A revolutionary family of treating fluids designed for the stimulation of critical, hot or exotic oil and gas wells has been developed through application of detailed chemical and engineering studies.1–3 Formulations based on the hydroxethylaminocarboxylic acid family of chelating agents have now been used to successfully increase production of oil and gas from wells in a variety of different formations. Included in the field test matrixes were new and producing wells drilled into carbonates and sandstone formations. The temperatures of the wells treated ranged from 230°F to 370°F (110–187°C) bottom hole static temperature (BHST).
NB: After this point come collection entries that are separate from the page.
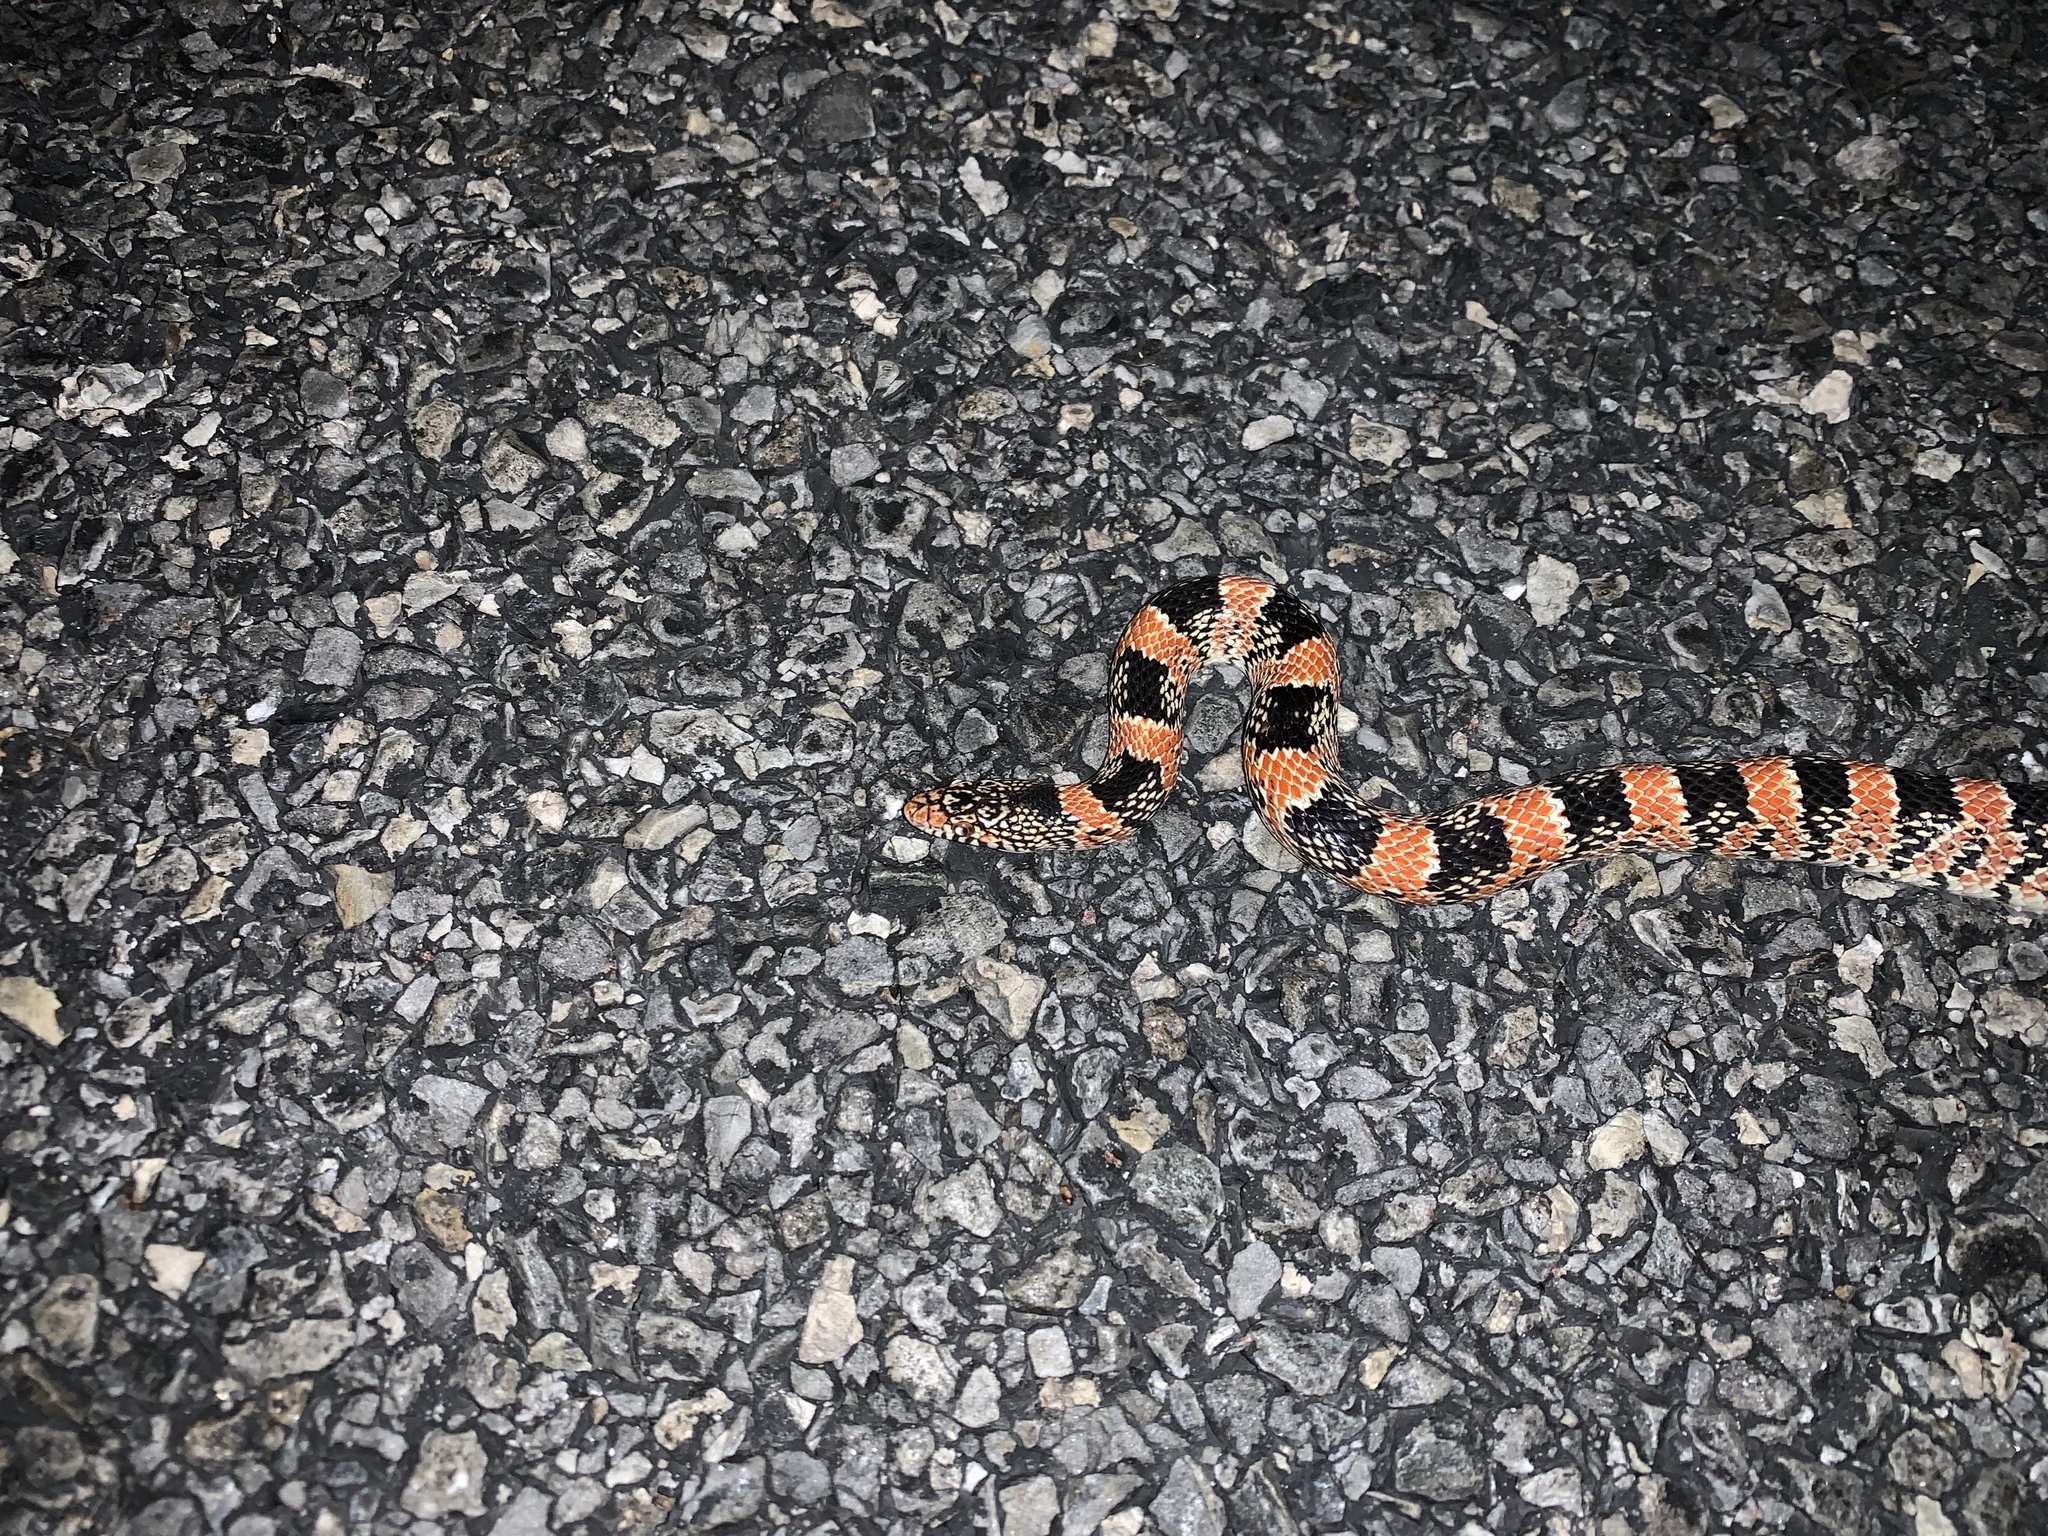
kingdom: Animalia
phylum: Chordata
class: Squamata
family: Colubridae
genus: Rhinocheilus
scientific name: Rhinocheilus lecontei
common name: Longnose snake
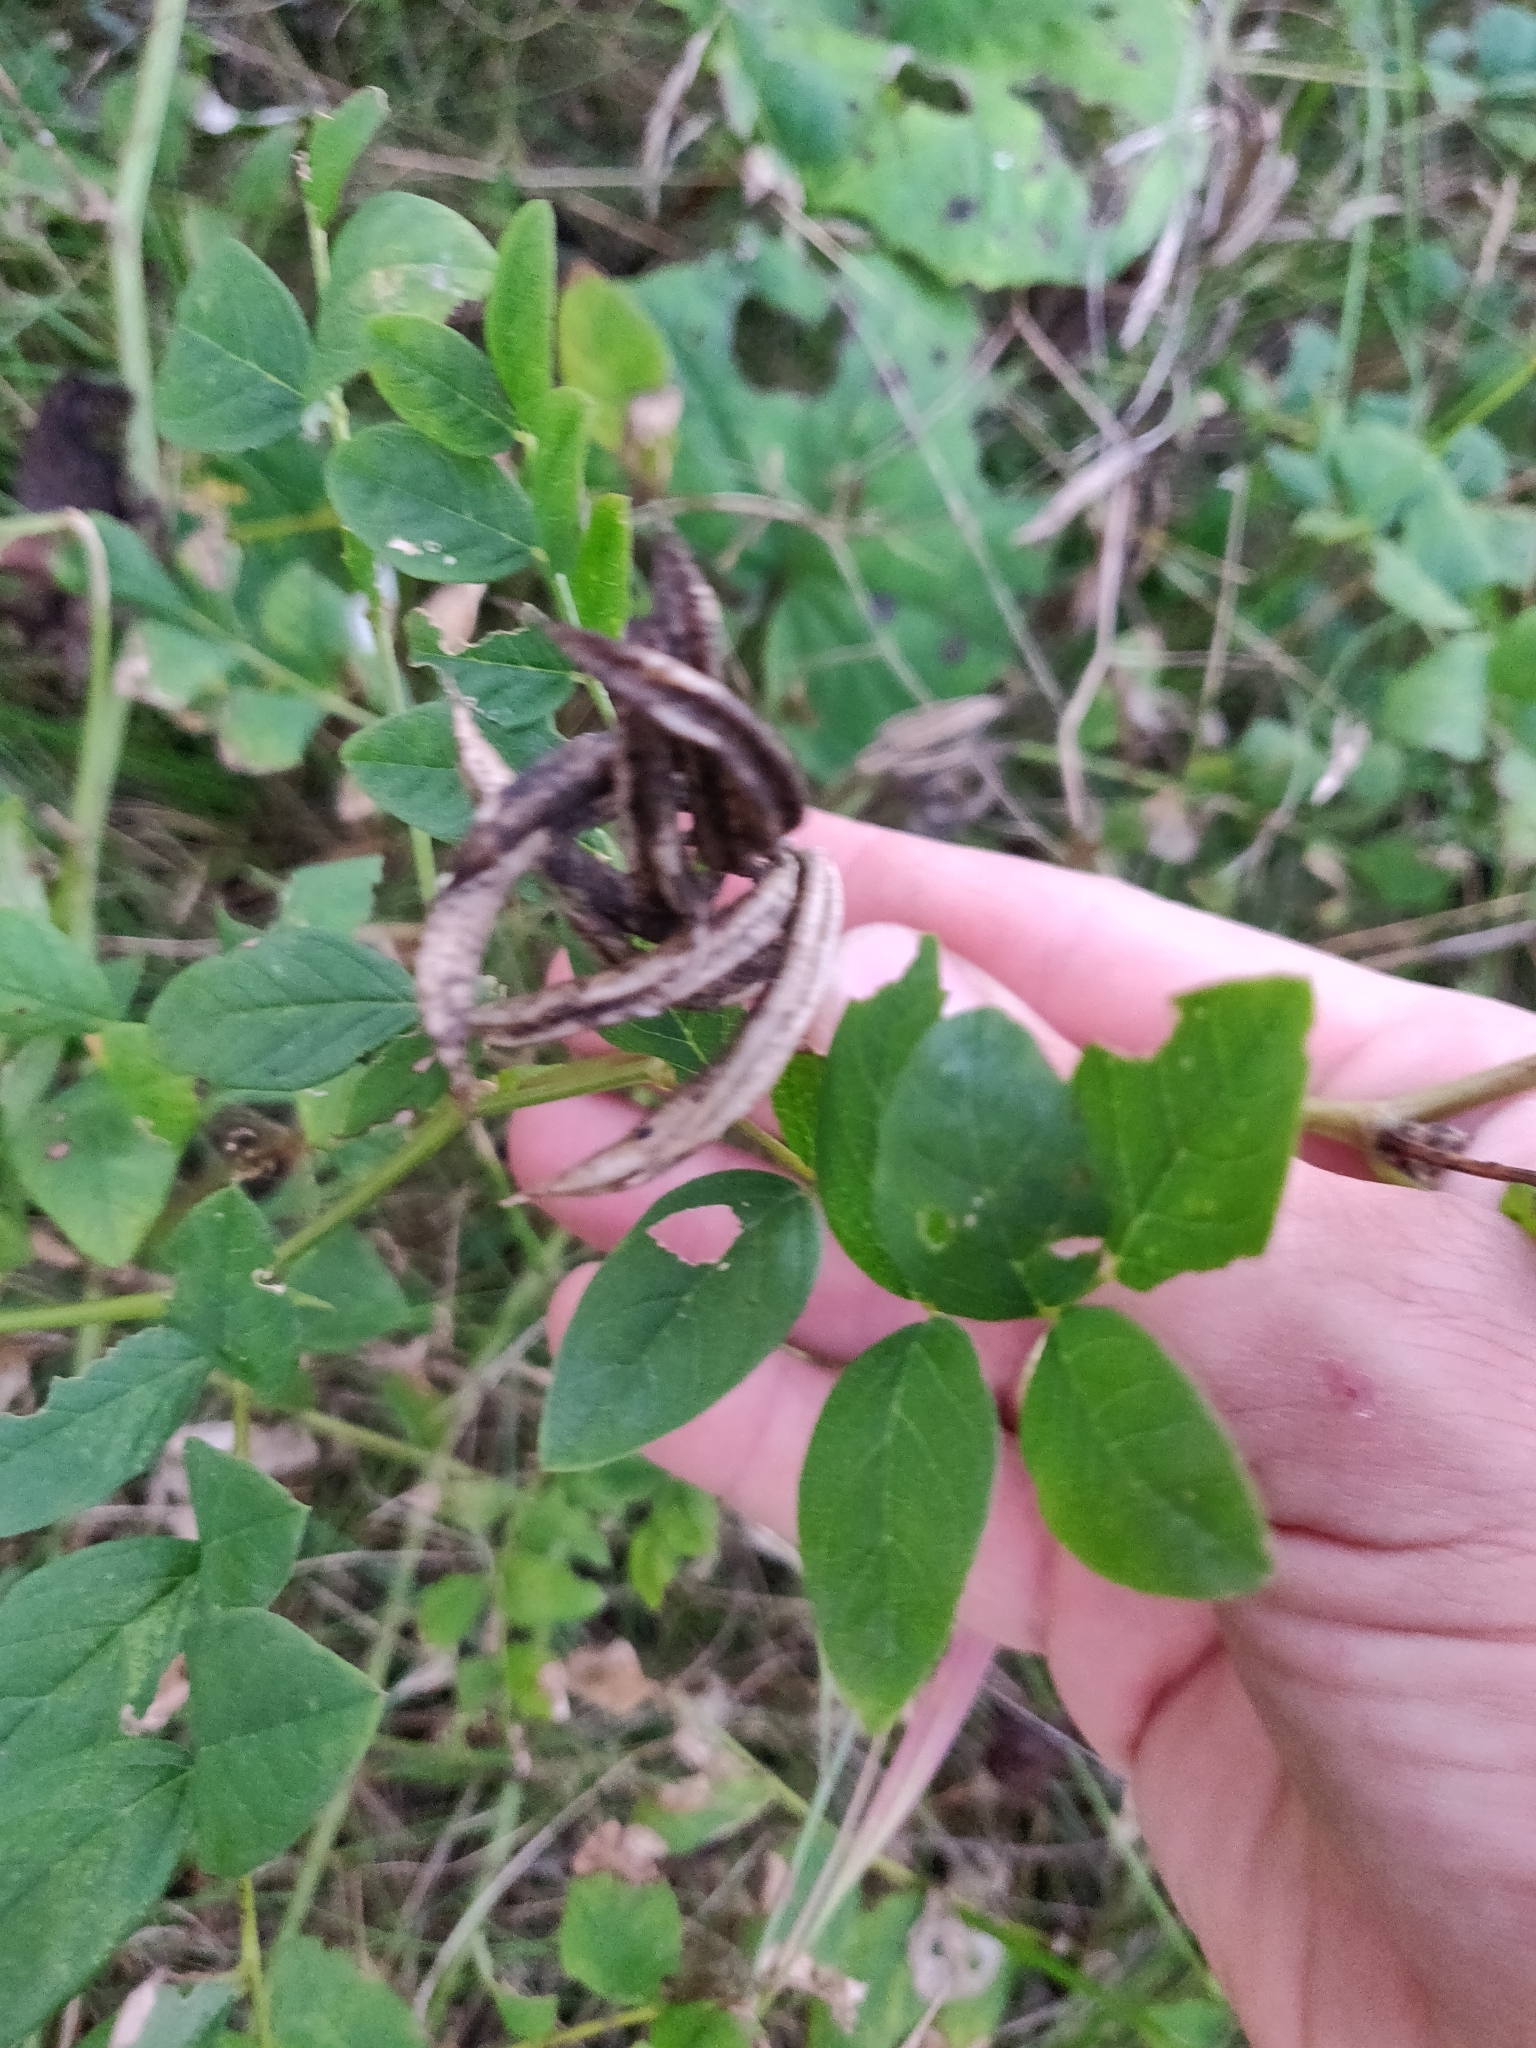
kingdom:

Because these formulations do not contain high concentrations of corrosive mineral or organic acids (the formulations are less acidic than carbonated beverages), very low corrosion rates of the tubulars can be achieved by application of small amounts of special, inexpensive corrosion inhibitors. The mild fluids also are highly retarded so high-temperature carbonates can be stimulated and sensitive sandstone formations are not damaged. The fluids have reduced health, safety, and environmental (HSE) footprints because:
they are much less toxic to mammals as well as to aquatic organisms than mineral acids or organic acids such as HCl, HF or formic acid;
the fluids are returned to the surface at pH values between 5 and 7 and frequently can be added to normal well production fluids without neutralization;
because of much lower corrosion rates for corrosion resistant alloys (CRAs), lowered concentrations of Ni and Cr will be in the well returns compared with conventional acids that also may contain antimony (as a corrosion inhibitor).
While mineral acids can be very effective stimulation fluids at low temperatures, the use of HCl-based fluids at high temperatures (generally defined as above 200°F (93°C)) can cause many problems. The major concerns are damage to corrosion resistant tubular materials, toxicity of the fluids and inhibitors, too rapid attack on the formation (carbonates) and massive damage to clays in sandstone formations. Alternative fluids based on the hydroxethylaminocarboxylic acid (HACA) family of chelating agents can be formulated to alleviate these problems.
This paper will describe the scientific basis for using these fluids in hot formations. We describe a completely new family of matrix stimulation fluids based on HACA chemicals, which has a unique ability to be tailored to specific formation conditions. Because of the high acid solubility of HACA chemicals, formulations of low- as well as high-pH fluids have been produced. A major application will be stimulating high-temperature carbonate formations where mineral acids cannot be pumped fast enough to produce wormholes unless these are retarded by the formation of emulsions. In addition, this paper describes results from laboratory tests and field treatments using chelating agent fluids for matrix stimulation of high-temperature sandstone formations. Laboratory experiments have been conducted up to 400°F (204°C), and have included rotating disk tests using carbonate specimens to determine the kinetics and core flood tests using carbonate and sandstone cores to validate dissolution mechanisms and to qualify formulations for use in field applications. Results from field applications up to 370°F (187°C) are presented.